TASK STATEMENT
In the entries below, find the line with "аккредитации специалиста в" and the line with "tanımazdan gelenleri gerçekten tarih". Repeat exactly everything between them, those two lines included, but not the pictures.

DATASET ENTRIES
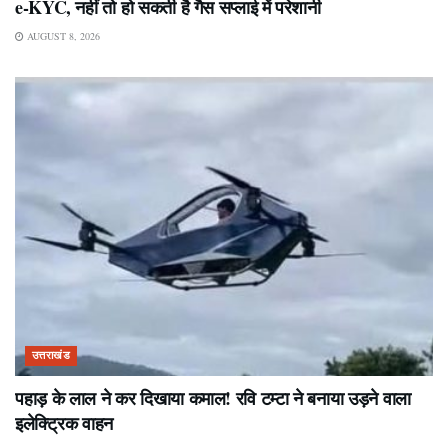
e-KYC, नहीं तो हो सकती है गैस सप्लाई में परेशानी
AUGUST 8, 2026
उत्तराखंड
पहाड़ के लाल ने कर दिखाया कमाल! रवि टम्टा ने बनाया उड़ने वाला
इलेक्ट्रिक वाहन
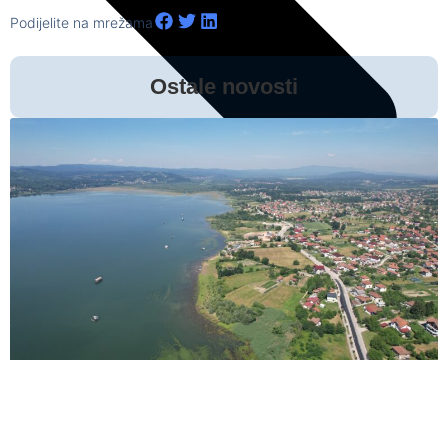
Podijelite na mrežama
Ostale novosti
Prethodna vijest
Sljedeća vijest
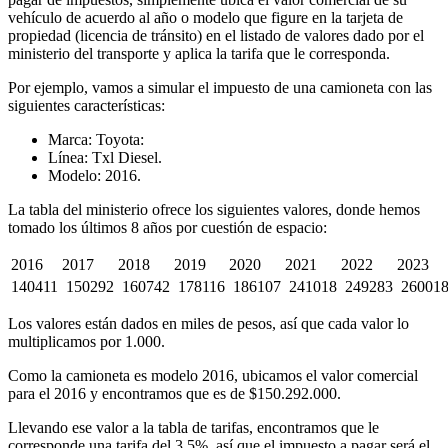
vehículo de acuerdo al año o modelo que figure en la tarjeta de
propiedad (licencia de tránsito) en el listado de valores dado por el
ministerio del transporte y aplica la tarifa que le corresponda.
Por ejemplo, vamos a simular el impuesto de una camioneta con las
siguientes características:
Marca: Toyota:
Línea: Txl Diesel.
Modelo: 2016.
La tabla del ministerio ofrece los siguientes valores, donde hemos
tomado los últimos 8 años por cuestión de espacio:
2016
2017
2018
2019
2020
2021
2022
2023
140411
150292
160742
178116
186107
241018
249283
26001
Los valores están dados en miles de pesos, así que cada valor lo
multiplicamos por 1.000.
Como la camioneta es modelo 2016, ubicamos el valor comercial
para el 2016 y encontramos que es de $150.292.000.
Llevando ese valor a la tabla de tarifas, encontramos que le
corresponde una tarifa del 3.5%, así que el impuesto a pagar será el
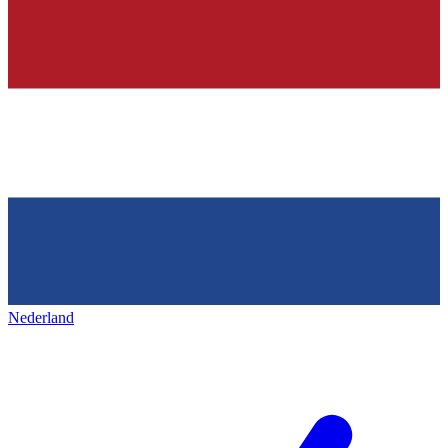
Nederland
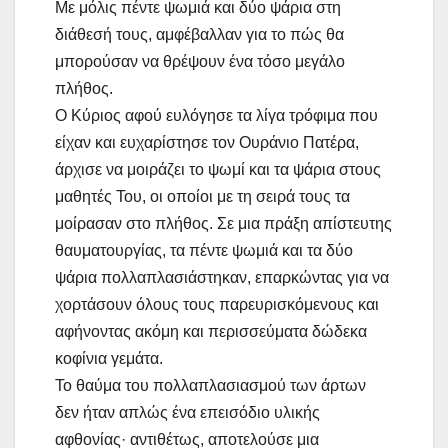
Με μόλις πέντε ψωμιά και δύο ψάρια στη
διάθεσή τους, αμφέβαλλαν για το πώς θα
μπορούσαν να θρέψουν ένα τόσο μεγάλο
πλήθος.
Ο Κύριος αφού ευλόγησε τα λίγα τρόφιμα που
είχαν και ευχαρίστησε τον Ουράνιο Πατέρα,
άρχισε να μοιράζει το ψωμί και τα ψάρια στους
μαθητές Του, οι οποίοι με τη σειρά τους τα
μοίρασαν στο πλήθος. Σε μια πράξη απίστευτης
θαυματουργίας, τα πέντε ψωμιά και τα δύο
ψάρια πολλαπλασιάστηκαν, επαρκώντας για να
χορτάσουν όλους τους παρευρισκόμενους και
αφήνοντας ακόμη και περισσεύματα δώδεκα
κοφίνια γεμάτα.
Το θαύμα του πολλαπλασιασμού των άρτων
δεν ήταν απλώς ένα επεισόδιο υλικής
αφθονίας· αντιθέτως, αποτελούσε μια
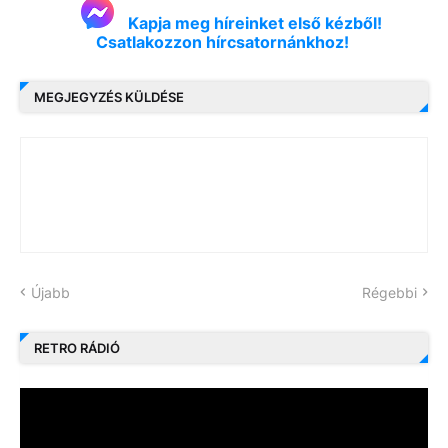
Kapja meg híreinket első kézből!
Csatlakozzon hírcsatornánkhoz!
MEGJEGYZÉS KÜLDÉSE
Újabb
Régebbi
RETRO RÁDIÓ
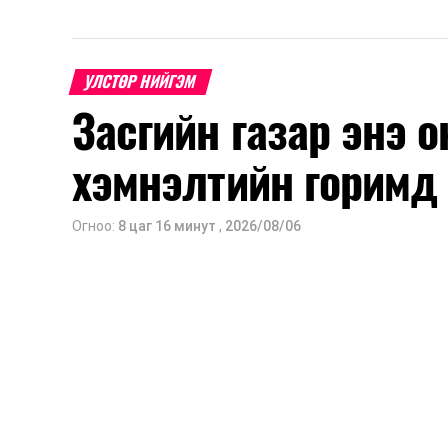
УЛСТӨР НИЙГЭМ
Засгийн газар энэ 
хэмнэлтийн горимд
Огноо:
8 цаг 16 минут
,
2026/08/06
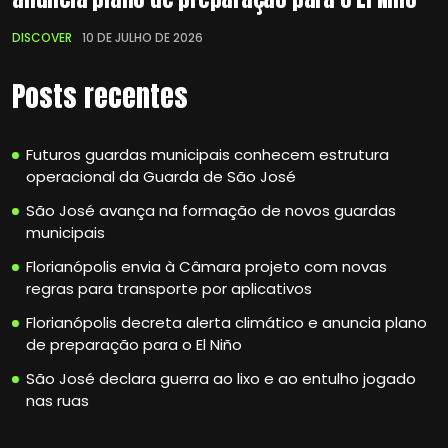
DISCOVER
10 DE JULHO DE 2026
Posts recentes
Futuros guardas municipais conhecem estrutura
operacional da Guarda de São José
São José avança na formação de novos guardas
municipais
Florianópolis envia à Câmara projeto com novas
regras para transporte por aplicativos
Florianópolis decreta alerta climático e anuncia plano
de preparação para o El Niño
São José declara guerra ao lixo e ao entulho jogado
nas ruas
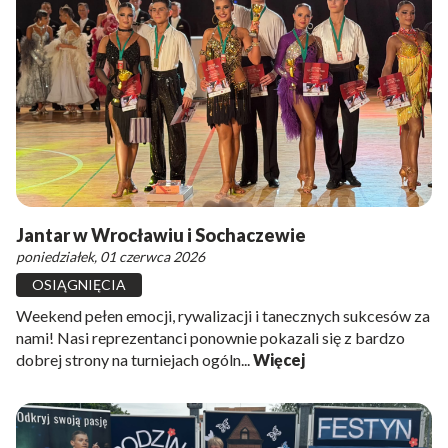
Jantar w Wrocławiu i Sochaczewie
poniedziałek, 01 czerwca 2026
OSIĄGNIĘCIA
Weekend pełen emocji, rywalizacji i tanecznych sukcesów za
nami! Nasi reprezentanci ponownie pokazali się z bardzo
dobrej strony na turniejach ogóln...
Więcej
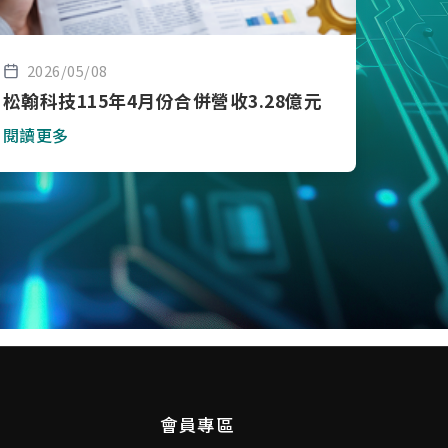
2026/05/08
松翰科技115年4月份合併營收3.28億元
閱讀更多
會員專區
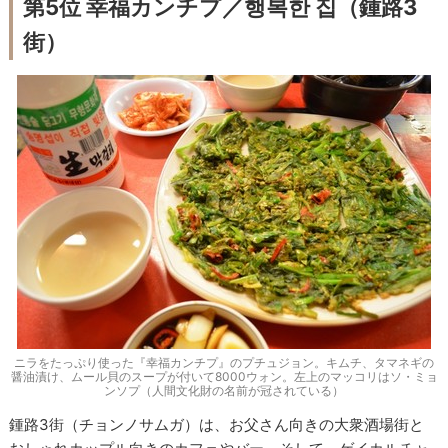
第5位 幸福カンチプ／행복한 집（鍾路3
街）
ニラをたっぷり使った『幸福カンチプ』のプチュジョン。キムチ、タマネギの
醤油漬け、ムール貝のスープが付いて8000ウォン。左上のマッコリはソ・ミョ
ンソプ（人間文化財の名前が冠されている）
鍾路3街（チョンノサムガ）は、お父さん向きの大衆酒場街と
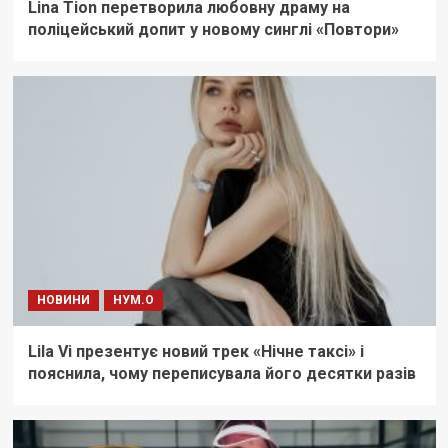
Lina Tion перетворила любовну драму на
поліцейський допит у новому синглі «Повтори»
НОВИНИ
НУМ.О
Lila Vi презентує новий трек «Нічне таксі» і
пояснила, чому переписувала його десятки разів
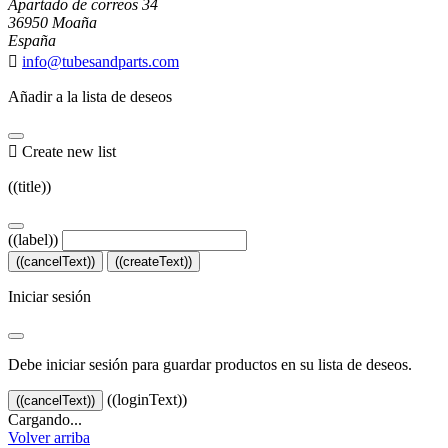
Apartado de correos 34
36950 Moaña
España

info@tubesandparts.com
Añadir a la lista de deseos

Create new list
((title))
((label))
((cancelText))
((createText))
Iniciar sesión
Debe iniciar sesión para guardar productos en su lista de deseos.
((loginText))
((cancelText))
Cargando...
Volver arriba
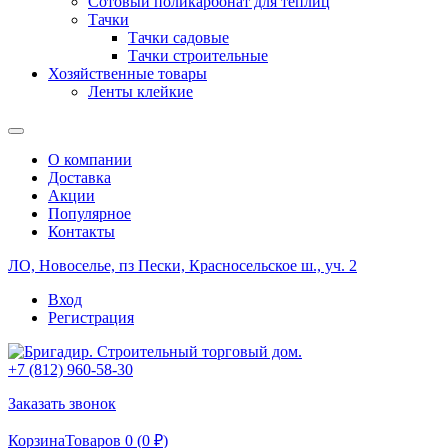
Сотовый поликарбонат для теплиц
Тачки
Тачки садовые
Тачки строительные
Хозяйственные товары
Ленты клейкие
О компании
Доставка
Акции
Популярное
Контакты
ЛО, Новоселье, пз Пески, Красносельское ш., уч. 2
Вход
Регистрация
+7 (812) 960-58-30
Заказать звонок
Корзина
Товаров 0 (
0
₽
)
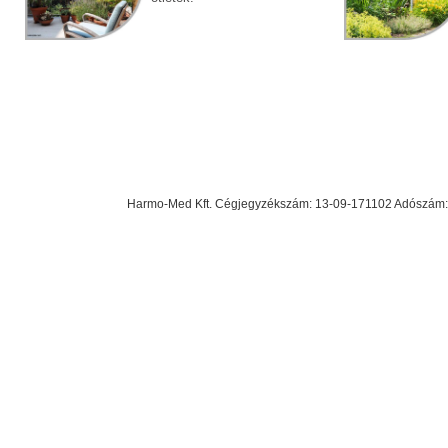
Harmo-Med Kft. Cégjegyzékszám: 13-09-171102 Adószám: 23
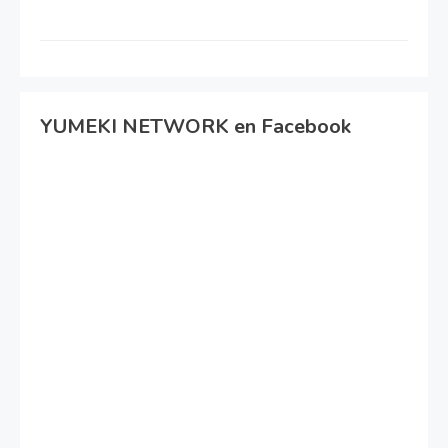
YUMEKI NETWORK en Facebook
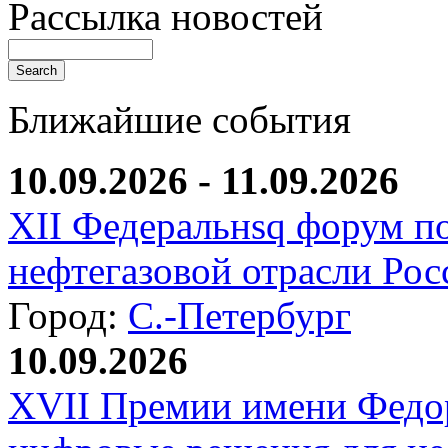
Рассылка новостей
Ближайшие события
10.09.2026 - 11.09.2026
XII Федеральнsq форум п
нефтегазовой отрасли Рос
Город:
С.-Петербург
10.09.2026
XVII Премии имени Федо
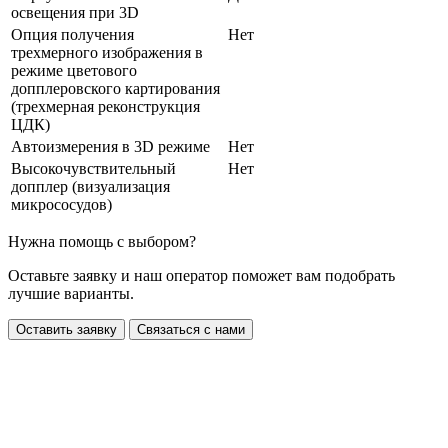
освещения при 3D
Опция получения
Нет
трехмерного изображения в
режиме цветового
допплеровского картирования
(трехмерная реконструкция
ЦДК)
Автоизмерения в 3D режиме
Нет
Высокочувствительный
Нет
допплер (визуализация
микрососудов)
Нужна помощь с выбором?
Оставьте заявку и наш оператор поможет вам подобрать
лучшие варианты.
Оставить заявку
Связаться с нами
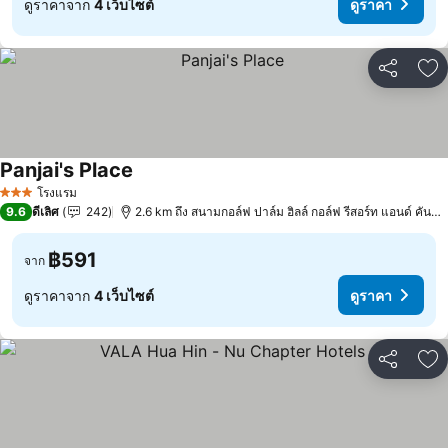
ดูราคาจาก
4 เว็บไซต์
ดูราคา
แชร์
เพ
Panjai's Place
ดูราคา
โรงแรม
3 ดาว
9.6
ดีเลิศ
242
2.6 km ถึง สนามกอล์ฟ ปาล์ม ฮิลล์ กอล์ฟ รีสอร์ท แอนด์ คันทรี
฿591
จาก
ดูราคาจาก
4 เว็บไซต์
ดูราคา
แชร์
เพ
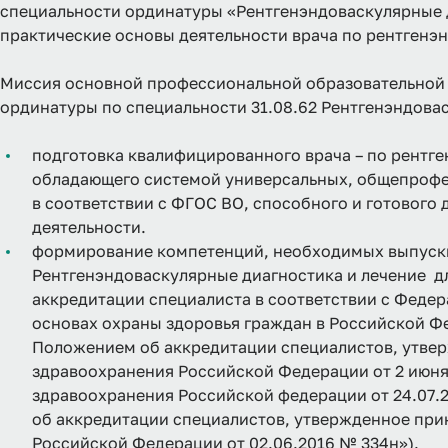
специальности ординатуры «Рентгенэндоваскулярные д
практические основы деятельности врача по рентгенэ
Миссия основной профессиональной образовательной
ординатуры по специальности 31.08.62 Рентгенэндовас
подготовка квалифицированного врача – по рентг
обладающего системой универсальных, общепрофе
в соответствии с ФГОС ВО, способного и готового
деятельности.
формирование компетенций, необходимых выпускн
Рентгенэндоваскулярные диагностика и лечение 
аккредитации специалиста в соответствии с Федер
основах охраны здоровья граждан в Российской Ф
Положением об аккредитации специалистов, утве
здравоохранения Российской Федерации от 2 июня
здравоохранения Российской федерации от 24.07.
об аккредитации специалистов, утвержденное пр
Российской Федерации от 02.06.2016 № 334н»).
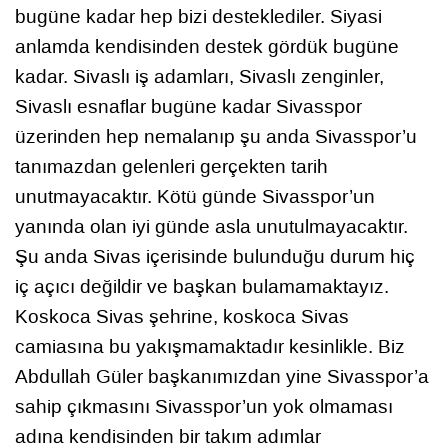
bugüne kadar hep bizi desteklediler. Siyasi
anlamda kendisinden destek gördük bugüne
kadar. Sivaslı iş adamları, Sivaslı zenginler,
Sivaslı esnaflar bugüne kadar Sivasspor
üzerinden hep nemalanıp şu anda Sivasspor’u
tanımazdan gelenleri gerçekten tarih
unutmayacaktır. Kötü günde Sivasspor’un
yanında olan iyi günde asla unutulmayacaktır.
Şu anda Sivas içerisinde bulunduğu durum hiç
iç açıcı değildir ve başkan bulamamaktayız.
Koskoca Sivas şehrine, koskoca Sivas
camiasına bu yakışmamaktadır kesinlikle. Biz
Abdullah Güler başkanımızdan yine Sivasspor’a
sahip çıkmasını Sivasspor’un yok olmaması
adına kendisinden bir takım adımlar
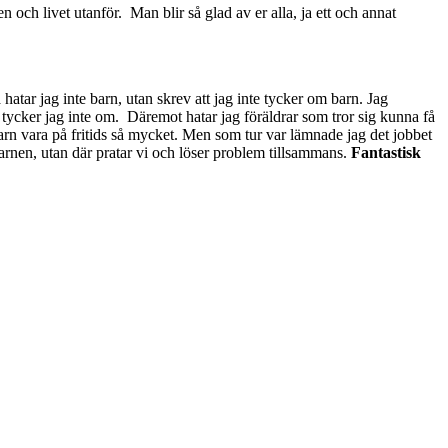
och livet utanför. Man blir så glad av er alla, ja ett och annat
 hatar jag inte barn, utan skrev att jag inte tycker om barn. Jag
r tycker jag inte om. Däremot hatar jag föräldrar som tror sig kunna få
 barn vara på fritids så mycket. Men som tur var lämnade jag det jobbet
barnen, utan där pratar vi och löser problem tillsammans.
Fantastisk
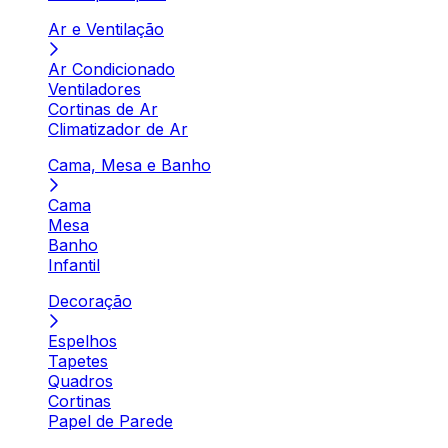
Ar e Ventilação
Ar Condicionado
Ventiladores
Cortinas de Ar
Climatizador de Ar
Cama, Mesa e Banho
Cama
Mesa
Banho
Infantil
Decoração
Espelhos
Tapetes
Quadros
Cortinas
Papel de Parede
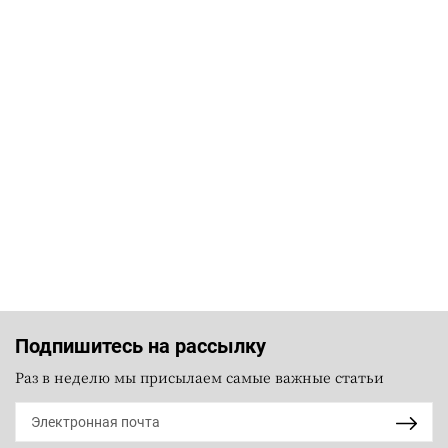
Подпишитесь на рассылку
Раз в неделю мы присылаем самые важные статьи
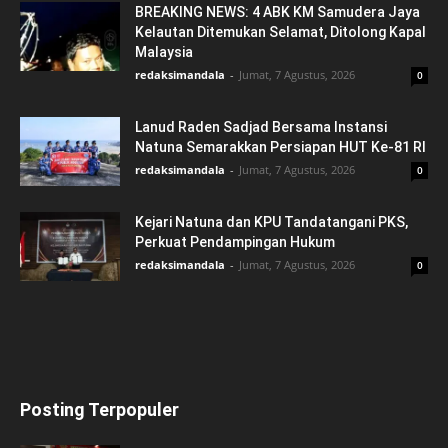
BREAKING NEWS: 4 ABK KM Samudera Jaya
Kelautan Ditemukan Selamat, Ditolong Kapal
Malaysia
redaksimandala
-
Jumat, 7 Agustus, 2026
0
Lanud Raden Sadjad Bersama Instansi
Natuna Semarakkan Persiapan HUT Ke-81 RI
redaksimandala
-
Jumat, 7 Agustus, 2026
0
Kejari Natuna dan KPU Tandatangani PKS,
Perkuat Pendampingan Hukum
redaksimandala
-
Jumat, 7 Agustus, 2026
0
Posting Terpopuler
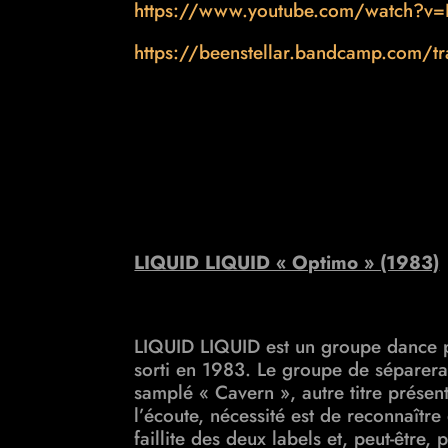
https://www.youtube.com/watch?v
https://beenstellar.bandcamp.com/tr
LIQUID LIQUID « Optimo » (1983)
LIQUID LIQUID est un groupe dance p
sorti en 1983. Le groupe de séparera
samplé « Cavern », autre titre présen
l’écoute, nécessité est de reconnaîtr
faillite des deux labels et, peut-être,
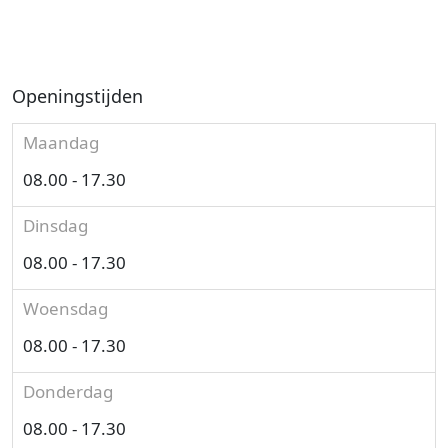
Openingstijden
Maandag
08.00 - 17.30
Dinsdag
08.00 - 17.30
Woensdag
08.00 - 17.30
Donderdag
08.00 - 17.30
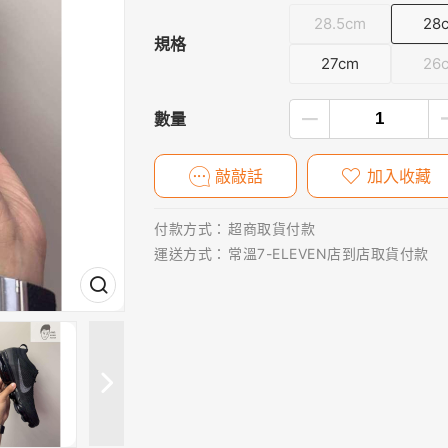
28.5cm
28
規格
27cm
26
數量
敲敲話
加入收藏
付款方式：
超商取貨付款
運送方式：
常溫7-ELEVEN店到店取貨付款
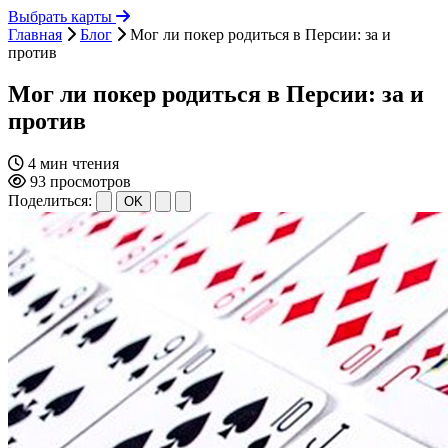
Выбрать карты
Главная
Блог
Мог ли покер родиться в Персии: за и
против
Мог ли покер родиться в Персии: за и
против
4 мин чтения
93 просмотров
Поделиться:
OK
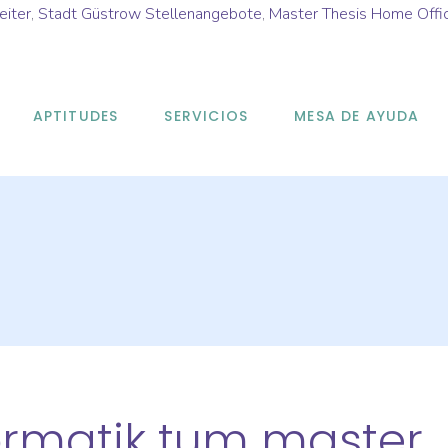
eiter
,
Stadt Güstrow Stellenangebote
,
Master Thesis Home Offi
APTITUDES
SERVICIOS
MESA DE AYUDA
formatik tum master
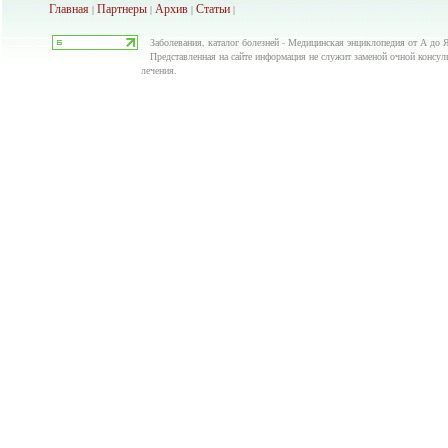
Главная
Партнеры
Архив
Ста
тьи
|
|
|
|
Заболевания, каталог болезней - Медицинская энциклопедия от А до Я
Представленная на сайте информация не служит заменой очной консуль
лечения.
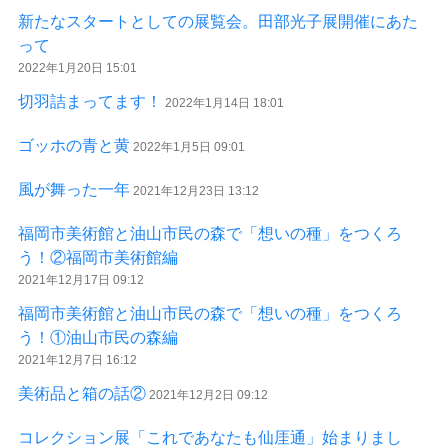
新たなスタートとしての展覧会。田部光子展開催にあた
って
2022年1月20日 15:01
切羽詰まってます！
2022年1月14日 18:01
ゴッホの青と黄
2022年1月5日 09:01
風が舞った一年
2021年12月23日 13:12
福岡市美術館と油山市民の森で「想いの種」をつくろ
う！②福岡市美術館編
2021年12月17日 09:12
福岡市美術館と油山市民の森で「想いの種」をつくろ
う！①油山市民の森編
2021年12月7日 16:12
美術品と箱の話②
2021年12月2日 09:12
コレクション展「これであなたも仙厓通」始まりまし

OUTPUT
аккредитации специалиста в соответствии с Федер
основах охраны здоровья граждан в Российской Ф
Положением об аккредитации специалистов, утве
здравоохранения Российской Федерации от 2 июня
здравоохранения Российской федерации от 24.07.
об аккредитации специалистов, утвержденное пр
Российской Федерации от 02.06.2016 № 334н»).
bugüne kadar hep bizi desteklediler. Siyasi
anlamda kendisinden destek gördük bugüne
kadar. Sivaslı iş adamları, Sivaslı zenginler,
Sivaslı esnaflar bugüne kadar Sivasspor
üzerinden hep nemalanıp şu anda Sivasspor’u
tanımazdan gelenleri gerçekten tarih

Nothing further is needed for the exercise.